◆ EXERCISE TEXT ◆

John Bassett, a graduate of Wadham College, Oxford, recommended Moore, his jazz bandmate and a rising cabaret talent, to producer Robert Ponsonby, who was putting together a comedy revue entitled Beyond the Fringe. Bassett also chose Jonathan Miller. Moore then recommended Alan Bennett, who in turn suggested Peter Cook.

Beyond the Fringe was at the forefront of the 1960s UK satire boom, although the show's original runs in Edinburgh and the provinces in 1960 had had a lukewarm response. When the revue transferred to the Fortune Theatre in London, in a revised production by Donald Albery and William Donaldson, it became a sensation, thanks in some part to a favourable review by Kenneth Tynan. There were also a number of musical items in the show, using Dudley Moore's music, most famously an arrangement of the Colonel Bogey March in the style of Beethoven, which Moore appears unable to bring to an end.

In 1962 the show transferred to the John Golden Theatre in New York, with its original cast. President John F. Kennedy attended a performance on 10 February 1963. The show continued in New York until 1964.

===Partnership with Peter Cook===
John Dankworth's trumpeter, Ron Simmonds, remembered the duo playing in the intervals of the band's Saturday night residency at the Marquee Club in 1961.

When Moore returned to the UK he was offered his own series on the BBC, Not Only... But Also (1965, 1966, 1970). It was commissioned specifically as a vehicle for Moore, but when he invited Peter Cook on as a guest, their comedy partnership was so notable that it became a permanent fixture of the series. Cook and Moore are most remembered for their sketches as two working-class men, Pete and Dud, in macs and cloth caps, commenting on politics and the arts, but they also fashioned a series of one-off characters, usually with Moore in the role of interviewer to one of Cook's upper-class eccentrics.

◆ DATA TO EXAMINE ◆

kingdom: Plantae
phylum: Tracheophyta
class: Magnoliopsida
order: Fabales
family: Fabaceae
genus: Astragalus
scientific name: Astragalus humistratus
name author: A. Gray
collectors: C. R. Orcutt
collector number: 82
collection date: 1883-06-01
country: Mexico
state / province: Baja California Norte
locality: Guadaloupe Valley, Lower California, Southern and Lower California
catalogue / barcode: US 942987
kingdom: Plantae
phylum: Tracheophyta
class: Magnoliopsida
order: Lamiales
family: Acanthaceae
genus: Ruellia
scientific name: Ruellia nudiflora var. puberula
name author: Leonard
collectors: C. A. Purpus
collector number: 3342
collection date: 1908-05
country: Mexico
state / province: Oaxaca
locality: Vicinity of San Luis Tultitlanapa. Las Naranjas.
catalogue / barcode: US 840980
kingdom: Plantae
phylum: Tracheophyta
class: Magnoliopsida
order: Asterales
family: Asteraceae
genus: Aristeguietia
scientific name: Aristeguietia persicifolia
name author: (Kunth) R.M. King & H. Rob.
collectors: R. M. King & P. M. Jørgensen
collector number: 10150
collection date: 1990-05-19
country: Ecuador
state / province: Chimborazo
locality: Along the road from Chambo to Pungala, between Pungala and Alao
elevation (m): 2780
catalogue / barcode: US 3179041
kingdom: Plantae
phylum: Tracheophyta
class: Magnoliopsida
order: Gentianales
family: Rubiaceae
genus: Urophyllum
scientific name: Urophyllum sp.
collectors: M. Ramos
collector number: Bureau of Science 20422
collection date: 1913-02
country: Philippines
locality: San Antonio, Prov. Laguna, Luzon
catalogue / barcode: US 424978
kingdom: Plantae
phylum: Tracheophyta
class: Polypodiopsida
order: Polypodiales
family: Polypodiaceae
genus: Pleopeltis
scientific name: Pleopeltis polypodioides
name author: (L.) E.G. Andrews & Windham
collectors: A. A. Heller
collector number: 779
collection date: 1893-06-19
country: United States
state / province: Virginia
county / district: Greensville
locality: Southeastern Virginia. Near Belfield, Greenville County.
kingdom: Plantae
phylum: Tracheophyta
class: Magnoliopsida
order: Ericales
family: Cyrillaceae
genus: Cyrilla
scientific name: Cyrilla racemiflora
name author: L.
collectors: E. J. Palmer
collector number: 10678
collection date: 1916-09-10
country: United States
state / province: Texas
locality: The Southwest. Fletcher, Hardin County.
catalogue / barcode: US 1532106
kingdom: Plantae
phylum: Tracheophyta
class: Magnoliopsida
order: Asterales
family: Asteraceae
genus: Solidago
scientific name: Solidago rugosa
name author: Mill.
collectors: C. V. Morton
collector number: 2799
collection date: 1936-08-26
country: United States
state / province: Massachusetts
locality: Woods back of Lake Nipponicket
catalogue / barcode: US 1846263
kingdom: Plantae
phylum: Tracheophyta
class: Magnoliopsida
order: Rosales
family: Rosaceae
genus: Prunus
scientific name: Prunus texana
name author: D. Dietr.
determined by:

◆ TASK A ◆
Answer these questions from the Dudley Moore passage:
(i) Which London theater did the revue move to?
(ii) Who attended a performance of the show on 10 February 1963?
(iii) What is the name of the trumpeter in John Dankworth's band?
◆ TASK B ◆
List every specific year, written as a four-digit number and not as a decade, that appears in the Dudley Moore passage.
◆ TASK C ◆
Set down the part of the Dudley Moore passage starting with "John Bassett, a" and going on through "suggested Peter Cook.".
Rely solely on the Dudley Moore passage for your answers.

◆ WRITTEN ANSWER A ◆
(i) The Fortune Theatre
(ii) President John F. Kennedy
(iii) Ron Simmonds

◆ WRITTEN ANSWER B ◆
1960, 1962, 1963, 1964, 1961, 1965, 1966, 1970

◆ WRITTEN ANSWER C ◆
John Bassett, a graduate of Wadham College, Oxford, recommended Moore, his jazz bandmate and a rising cabaret talent, to producer Robert Ponsonby, who was putting together a comedy revue entitled Beyond the Fringe. Bassett also chose Jonathan Miller. Moore then recommended Alan Bennett, who in turn suggested Peter Cook.